BladeSystem c-Class, HP introduced three new technologies:
HP Insight Control management
HP Virtual Connect architecture
HP Thermal Logic technologies

These innovations play a central role in reducing overall datacenter operating expenses, and differentiate the BladeSystem c-Class system, both from competitive blade offerings and from rack-optimized server infrastructures. In this technology brief, IDC focuses on HP Thermal Logic, a complete system solution to current power and cooling challenges. It complements the IDC White Paper Forecasting Total Cost of Ownership for Initial Deployments of Server Blades, which describes the overall TCO advantages of the BladeSystem c-Class portfolio, as well as the technology briefs Enabling Technology for Blade I/O Virtualization and Enabling Technologies for Blade Management that focus on the operational and cost advantages of HP Virtual Connect architecture and HP Insight Control management, respectively.

Power and Cooling Emerge as Critical Factors for IT Executives

In recent years, the rate of server technology advancement has outpaced the datacenter's ability to support these systems, especially in terms of power and cooling. Historically, the objective of IT executives was to maximize their compute resource performance, and the associated expense of power and cooling was simply tied to the cost of doing business. But the dynamics are shifting, with processing becoming more commoditized, and power and cooling becoming the limiting factors that are increasingly necessary to optimize.

Several key factors have contributed to the increasing importance of managing power and cooling:

Increased system performance. Requires greater power and cooling per server.

Shift toward high-density computing.
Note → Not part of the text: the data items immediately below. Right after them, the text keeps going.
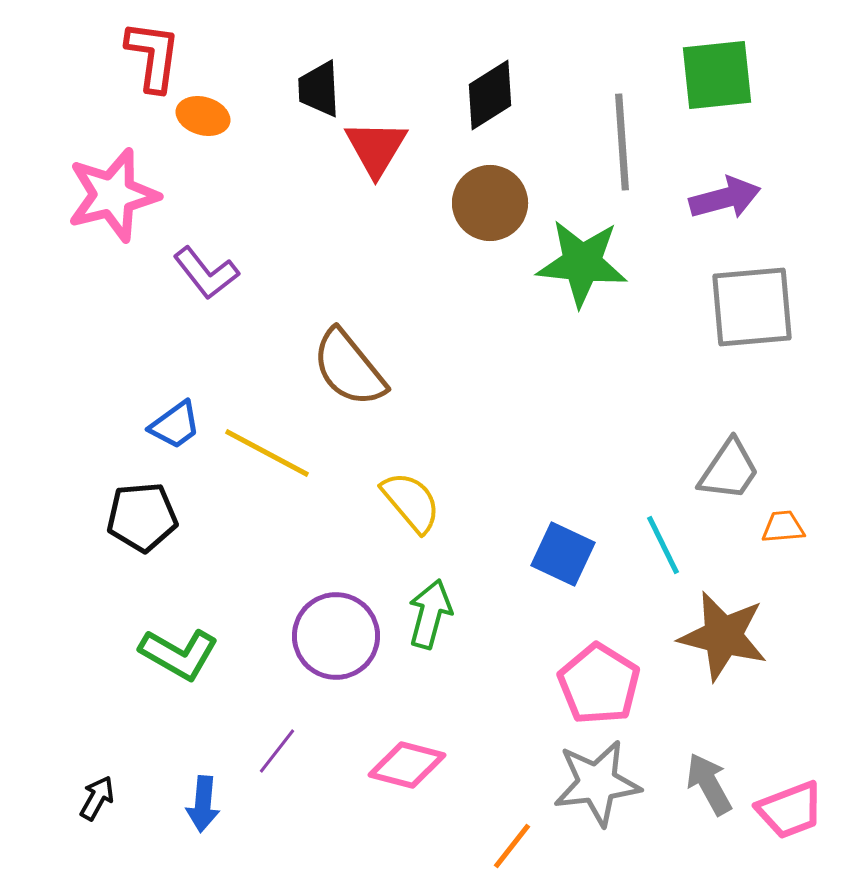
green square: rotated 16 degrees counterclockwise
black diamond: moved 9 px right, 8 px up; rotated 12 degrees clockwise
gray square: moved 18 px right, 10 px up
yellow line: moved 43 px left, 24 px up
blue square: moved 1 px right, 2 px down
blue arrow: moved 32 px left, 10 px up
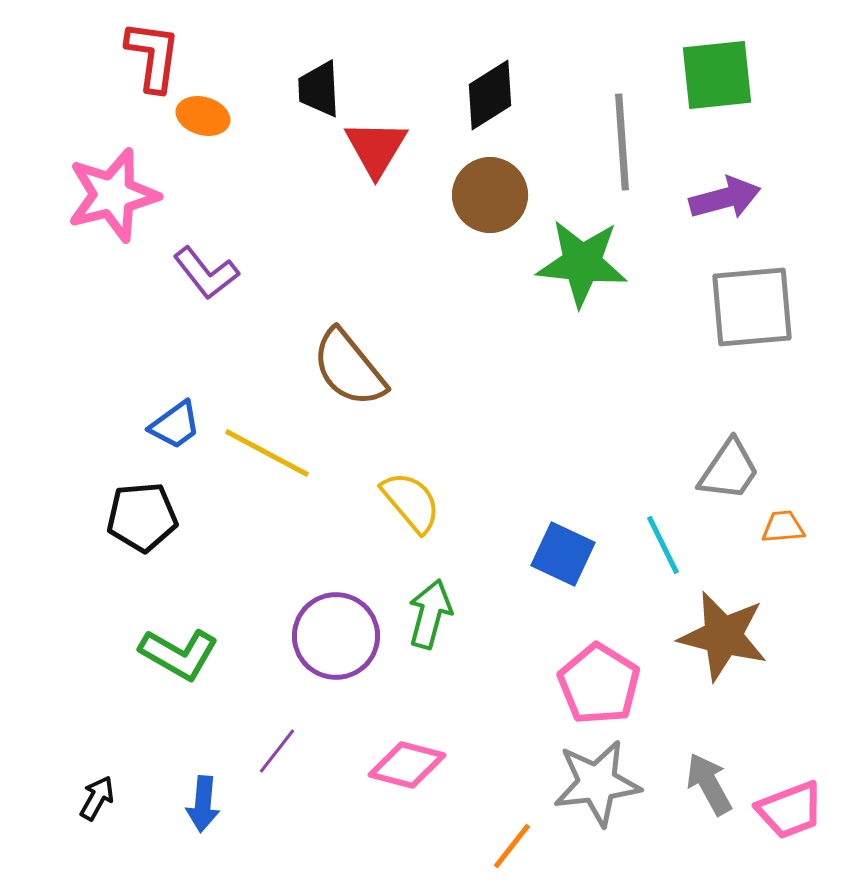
brown circle: moved 8 px up
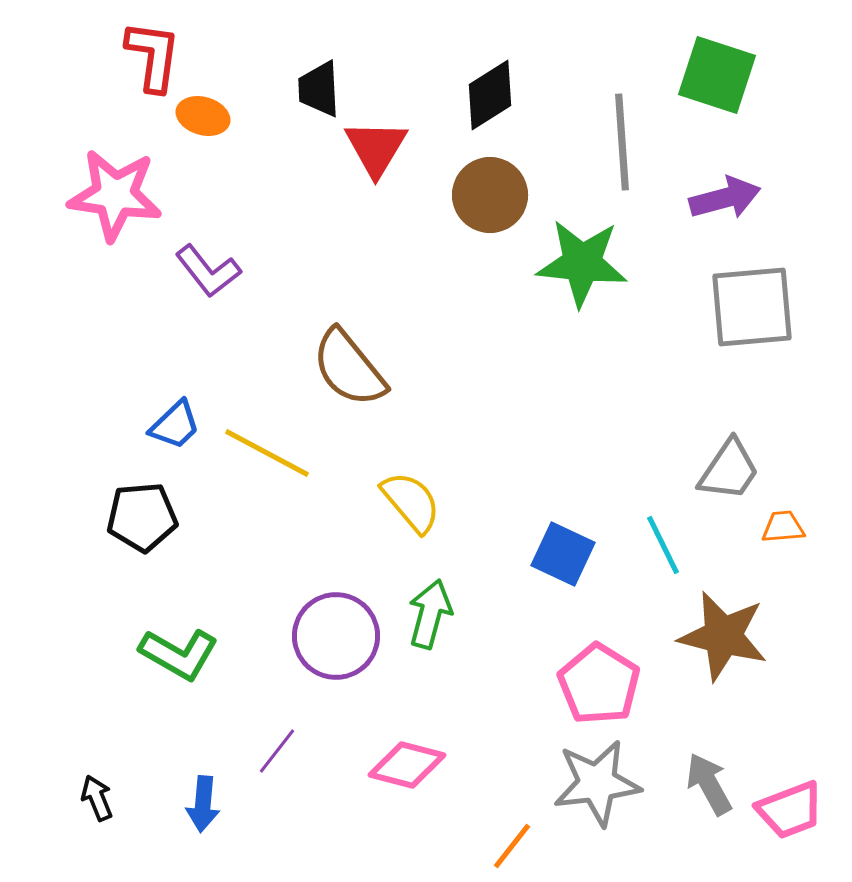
green square: rotated 24 degrees clockwise
pink star: moved 2 px right; rotated 22 degrees clockwise
purple L-shape: moved 2 px right, 2 px up
blue trapezoid: rotated 8 degrees counterclockwise
black arrow: rotated 51 degrees counterclockwise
Increases the power and cooling burden at the rack level.

Server proliferation. Increases the overall requirements for power and cooling throughout the datacenter.

Increased System Performance

Processors have held true to Moore's Law, the 1965 prediction by Intel cofounder Gordon Moore, that transistor density would double every 18 months. While this has been a boon to meeting the needs of demanding business users with complex applications, it has translated into an increase in the power consumption and cooling required for servers. Further, similar improvements have been seen in system components, such as internal memory and hard drives, which have further added to the burden of powering and cooling servers. To illustrate the problem, an average server today consumes 400W of power, compared to an average of 100W 10 years ago. With this quadruple increase, not only do datacenters have to supply the additional power, but they must also provide sufficient cooling capacity for the additional heat generated.

Shift Toward High-Density Computing

Growth in business workloads has put pressure on IT to deploy additional servers within their datacenters; unfortunately, datacenters are finite in their capacity, and building out new capacity is cost prohibitive to most companies. Large or small, all environments have a finite amount of power, cooling, and space they can support without costly upgrades. One widely adopted solution to floor space concerns is the deployment of servers in increasingly compact form factors. IDC estimates that server system density has increased by 15% annually over the last 10 years as companies have moved from pedestal servers to rack-optimized systems and now to widespread adoption of blade servers (Figure 1). In surveys of end users, IDC finds that on average companies deploy 14 servers per rack. This is up from an average of 7 servers deployed per rack only 10 years ago. Looking forward, the increased adoption of the blade form factor will push the average to 20 servers per rack. However, IDC has had discussions with many customers that anticipate more than 60 blades in a rack.
This shift toward smaller form factors has increased the pressure on power and cooling management at the rack level. While the average power consumption per rack in 2000 was 1kW, datacenter managers today must account for 6?8kW per rack and must plan to manage over 20kW in the next five years. The trend toward high density has resulted in hot spots within the datacenter that are subject to failures and reliability concerns.